Jude Collins

Tuesday, 1 November 2011

Wearing the poppy - it's your right, you know

That was an interesting news item on  BBC TV last night, wasn’t it? A young woman who’d worn a small poppy-emblem on her shirt was told to remove it as, presumably, her employers wanted a political-emblems-free zone. She refused and won. Now all the Poundland (is that what they’re called?) stores throughout the UK have given the OK to wearing poppies. 

Fair play. The young woman clearly feels something for the poppy, which represents those who gave their lives fighting in the British Army down the years.  Some people think that deserves honouring, which is why Maggie Ritchie,  briefly the SDLP leader, will be wearing one.  Myself, I won’t be.  Never have and probably never will. But that’s because I have a different view of the British Army from Maggie Ritchie and the young woman from Poundland. Different folks, different strokes. A question of tolerance, really.

But then you think about it and you start to see how far tolerance stretches. In the BBC in Belfast, except things take a dramatic turn this year,  all presenters appearing on the TV screen will be wearing a poppy. A few years ago Donna Traynor, I believe,  expressed reluctance to wear one but after a short sharp chat with management, normal service was resumed and she appeared wearing it.

So to sum up, everyone in Poundland has the right to wear a poppy, everybody appearing on the BBC Belfast screen must wear a poppy.  

And then there’s the question of the Easter Lily. It honours those who died in the cause of Irish freedom. That’s freedom from domination by Britain. And this is the point where I offer a bet. I’ll give you 10-1 that no presenter in the BBC this Eastertime will wear an Easter Lily.  You can,  you must wear a poppy, which honours all those who served in the British Army for decades and centuries; you cannot and you must not wear an Easter Lily (or any similar emblem), which honours those who fought and died in the search for Irish freedom.

I hate to say it, boys and girls, but if you think it’s a long, long way to Tipperary, it’s a  damned sight  longer way to equality in this sad little north-east corner. 

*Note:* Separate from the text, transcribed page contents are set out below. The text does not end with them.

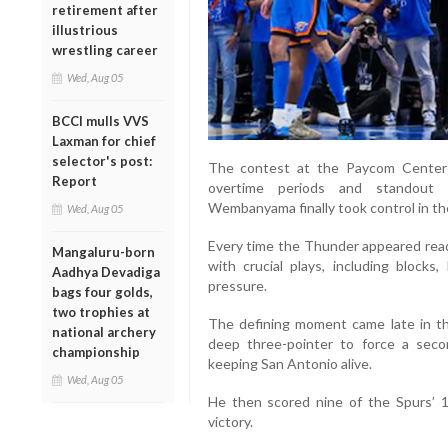
retirement after
illustrious
wrestling career
Wed, Aug 05
BCCI mulls VVS
Laxman for chief
selector's post:
The contest at the Paycom Center
Report
overtime periods and standout 
Wembanyama finally took control in t
Wed, Aug 05
Every time the Thunder appeared r
Mangaluru-born
with crucial plays, including block
Aadhya Devadiga
pressure.
bags four golds,
two trophies at
The defining moment came late in t
national archery
deep three-pointer to force a sec
championship
keeping San Antonio alive.
Wed, Aug 05
He then scored nine of the Spurs’ 1
victory.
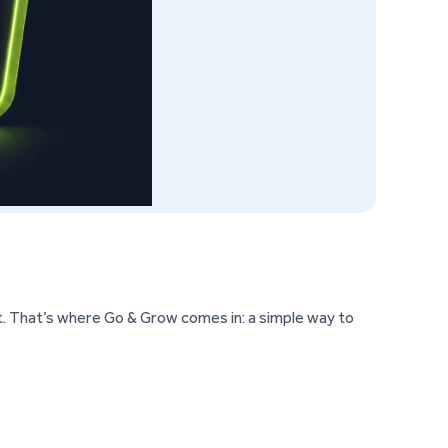
. That’s where Go & Grow comes in: a simple way to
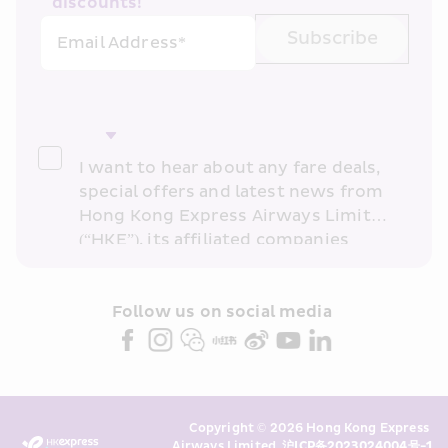
discounts!
Subscribe
Email Address*
I want to hear about any fare deals, 
special offers and latest news from 
Hong Kong Express Airways Limited 
(“HKE”), its affiliated companies 
within the Cathay Pacific group 
and/or its or their marketing 
partners (collectively “HKE 
Follow us on social media 
Marketing”). I confirm that I have 
read and understand HKE’s 
Privacy 
Policy
 and I consent to HKE 
Marketing’s use of my personal data 
Copyright © 2026 Hong Kong Express 
above and any of my past 
Airways Limited. 
沪ICP备2023024004号-1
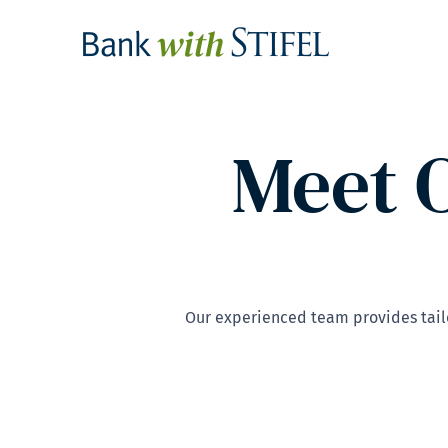
Meet 
Our experienced team provides tailo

  1. Poppy vs Easter Lily?? Not really a comparison is it??
    Slightly different set of circumstances there.

  2. Agreed, Jonny, that the circumstances are different but I think the comparison is valid. Both commemorate/honour those who fought in wars - the poppy the British Army in its many campaigns, the Easter Lily those who fought for Irish independence. Different but definitely comparable.

  3. I will be starting a "Poppy Watch" on my own site soon.
    Name and Shame.

  4. Congratulations to the lady who stood up for her rights and won. Its always good to see the little man/woman acheive a victory over a big company. I only wish I would receive the same support from the media if I was to wear my Easter Lilly into work. It seem elitism even exists in death.

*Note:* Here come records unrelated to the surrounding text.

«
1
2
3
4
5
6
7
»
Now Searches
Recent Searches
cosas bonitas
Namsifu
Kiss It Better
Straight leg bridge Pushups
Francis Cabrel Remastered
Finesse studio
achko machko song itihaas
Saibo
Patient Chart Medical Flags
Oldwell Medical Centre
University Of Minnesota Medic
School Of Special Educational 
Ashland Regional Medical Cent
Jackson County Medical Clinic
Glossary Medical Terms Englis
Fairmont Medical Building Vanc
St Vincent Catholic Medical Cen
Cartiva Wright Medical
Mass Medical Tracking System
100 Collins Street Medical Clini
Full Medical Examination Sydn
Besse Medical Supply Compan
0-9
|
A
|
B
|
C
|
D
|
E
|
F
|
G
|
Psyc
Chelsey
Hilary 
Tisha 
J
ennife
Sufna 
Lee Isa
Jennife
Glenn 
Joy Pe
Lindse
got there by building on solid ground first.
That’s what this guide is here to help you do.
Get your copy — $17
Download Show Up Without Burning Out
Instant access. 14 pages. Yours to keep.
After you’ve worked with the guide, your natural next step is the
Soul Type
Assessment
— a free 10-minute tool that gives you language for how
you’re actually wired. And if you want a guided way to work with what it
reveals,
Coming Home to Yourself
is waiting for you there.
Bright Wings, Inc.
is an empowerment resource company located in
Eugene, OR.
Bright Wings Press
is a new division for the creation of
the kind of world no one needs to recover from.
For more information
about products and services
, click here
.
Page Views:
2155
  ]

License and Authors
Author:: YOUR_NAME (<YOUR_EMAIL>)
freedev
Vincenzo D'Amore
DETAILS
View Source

  5. What about the former political advisor to the Democratic Unionist Party who is only loyal to the British Crown as long as it is protestant?

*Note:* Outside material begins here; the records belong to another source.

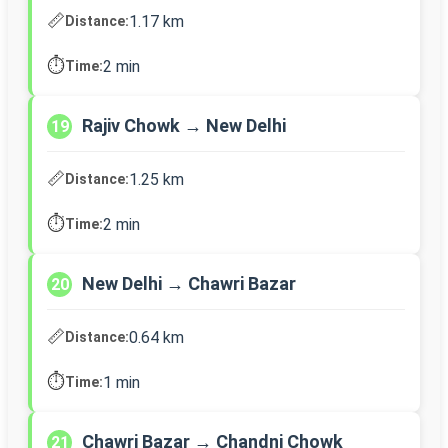
📏
1.17 km
Distance:
⏱️
2 min
Time:
Rajiv Chowk → New Delhi
19
📏
1.25 km
Distance:
⏱️
2 min
Time:
New Delhi → Chawri Bazar
20
📏
0.64 km
Distance:
⏱️
1 min
Time:
Chawri Bazar → Chandni Chowk
21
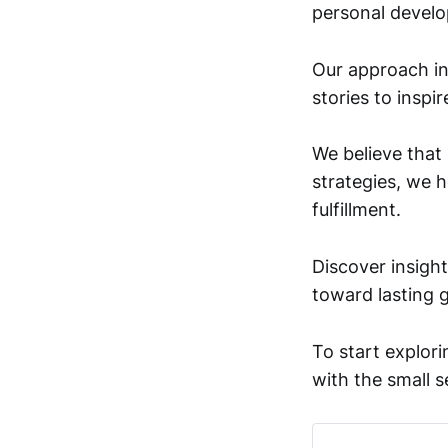
personal devel
Our approach int
stories to inspi
We believe that
strategies, we 
fulfillment.
Discover insight
toward lasting 
To start explori
with the small s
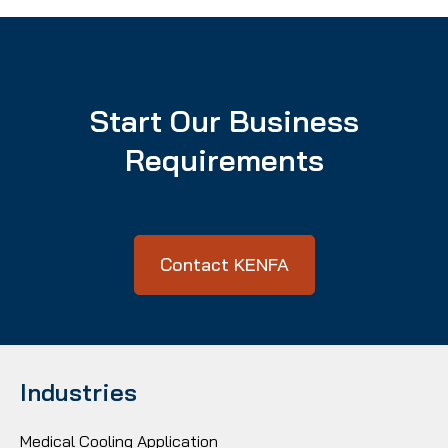
Start Our Business
Requirements
Contact KENFA
Industries
Medical Cooling Application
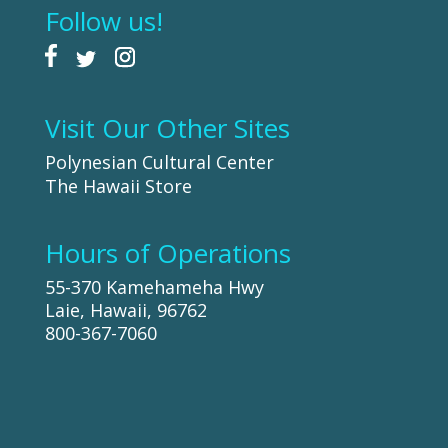
Follow us!
Visit Our Other Sites
Polynesian Cultural Center
The Hawaii Store
Hours of Operations
55-370 Kamehameha Hwy
Laie, Hawaii, 96762
800-367-7060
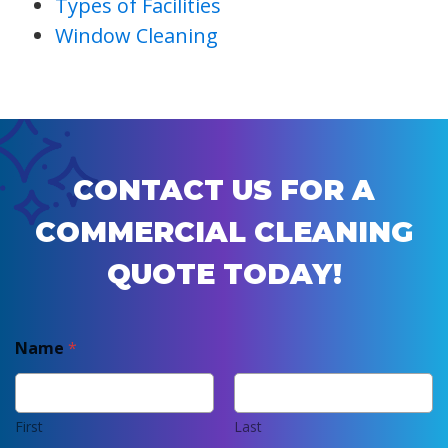
Types of Facilities
Window Cleaning
CONTACT US FOR A
COMMERCIAL CLEANING
QUOTE TODAY!
Name
*
First
Last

  6. Well said Jude: poppy fascism is the height of intolerance and represents how shallow the pluralism of the BBC really is.

  7. What about the thousands of Irish Catholics who died in both World Wars? Are they not worthy of remembrance?

    I seem to recall that Northern Ireland's only Victoria Cross winner was a Catholic from Belfast. I suppose the fact he fought Nazi Germany, the greatest evil of the 20th Century, to preserve freedom is an irrelevance and because he happened to serve in the British army he should not be commemorated.

    Let go of the bigotry and move on!

  8. The SDLP have some nerve banging on about Bloody Sunday when in Derry they honour the killers by wearing poppies and laying a wreath at the cenotaph.

  9. Everyone should have the right to wear their Emblems, how ever note to the above comment , would that be the same Germany that Armed Lord carson's U.V.F. with 12,000 riffles to do down the English Parliament sorry about having a pop at that one

  10. Jude you may correct me if I'm wrong, I believe the emblem was created a couple of years after the first world war as a means of giving some employment to the "heroes" for whom the land wasn't fit in order to prevent a revolution. Given that there is a welfare state now looking after the remnants of the survivors of ww2 and korea it would seem that the practice of collecting money to ease the plight of these "heroes" is a tad redundant. Why do I make this claim? Well last year, I had cause to look at the published finances of the Poppy Day appeal, it would appear they have about £350million sloshing about in reserves and property. So either there has been little demand for their assistance over the years or it just isn't necessary. Which would make the poppy merely a political symbol something toglorify the British warmongering.

  11. The welfare state does not make the work of the British Legion unecessary. It and other charities fill an ever widening gap in state provision into which many veterans would otherwise fall.